At Cypress Bend Community Preserve on 4-10-2016, Donna Winter (Class of 2016) pointed out this distinctively shaped partridge pea (Chamaecrista fasciculata). Like many native plants, this species is very variable in form.
This partridge pea, growing in the white sand of what once was scrub, has a very erect shape and very reddish branches. In response to the wonderful but somewhat windy weather, it had folded up its leaflets …
The four upper petals of its flowers are always tinged with red. Their shape belies that this plant is a member of the pea family (Fabaceae), as do its pods (legumes).
In the photo above taken at the Oslo Riverfront Conservation Area, note the open even pinnate leaflets, the unripe legumes at the top, the “ripe pod” soon to split open length-wise (bottom), and the bumblebee, one of its primary pollinators. Its seeds are eaten by quail and other seed-eating birds.

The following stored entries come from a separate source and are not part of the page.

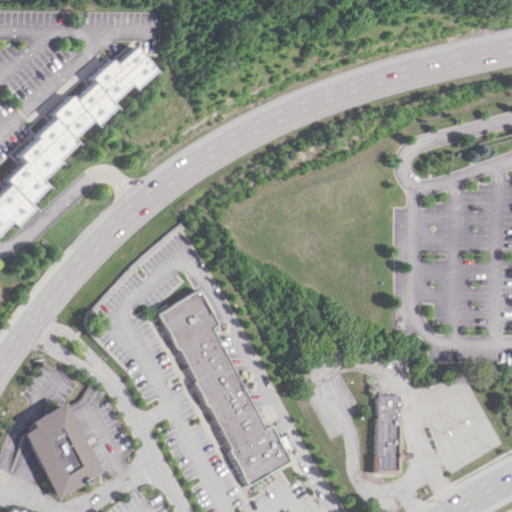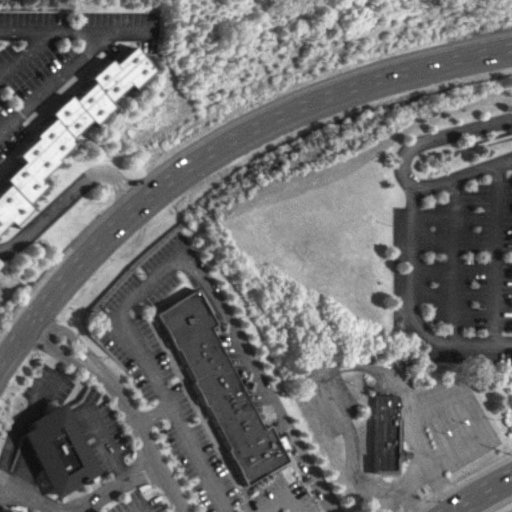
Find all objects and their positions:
road: (22, 51)
road: (55, 77)
building: (65, 128)
road: (227, 145)
road: (401, 165)
road: (14, 177)
road: (494, 255)
road: (452, 261)
road: (408, 307)
road: (123, 336)
road: (70, 341)
road: (59, 355)
road: (328, 373)
road: (260, 380)
parking lot: (41, 384)
building: (216, 386)
building: (218, 390)
building: (384, 433)
parking lot: (94, 434)
building: (384, 435)
road: (100, 443)
road: (145, 447)
building: (51, 449)
building: (50, 450)
road: (194, 458)
road: (34, 459)
road: (435, 480)
road: (476, 490)
road: (285, 498)
parking lot: (122, 503)
road: (79, 506)
building: (4, 510)
road: (74, 510)
building: (2, 511)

Butterflies also nectar on this very variable plant, and gray hairstreak (Strymon melinus) and cloudless sulfur (Phoebis sennae) butterflies use it as a larval host plant. Extrafloral nectaries attract ants, which consume butterfly eggs.
It is not uncommon for this plant to take a very prostrate form, shown here in snow-white sugar sand at Archbold Biological research Station.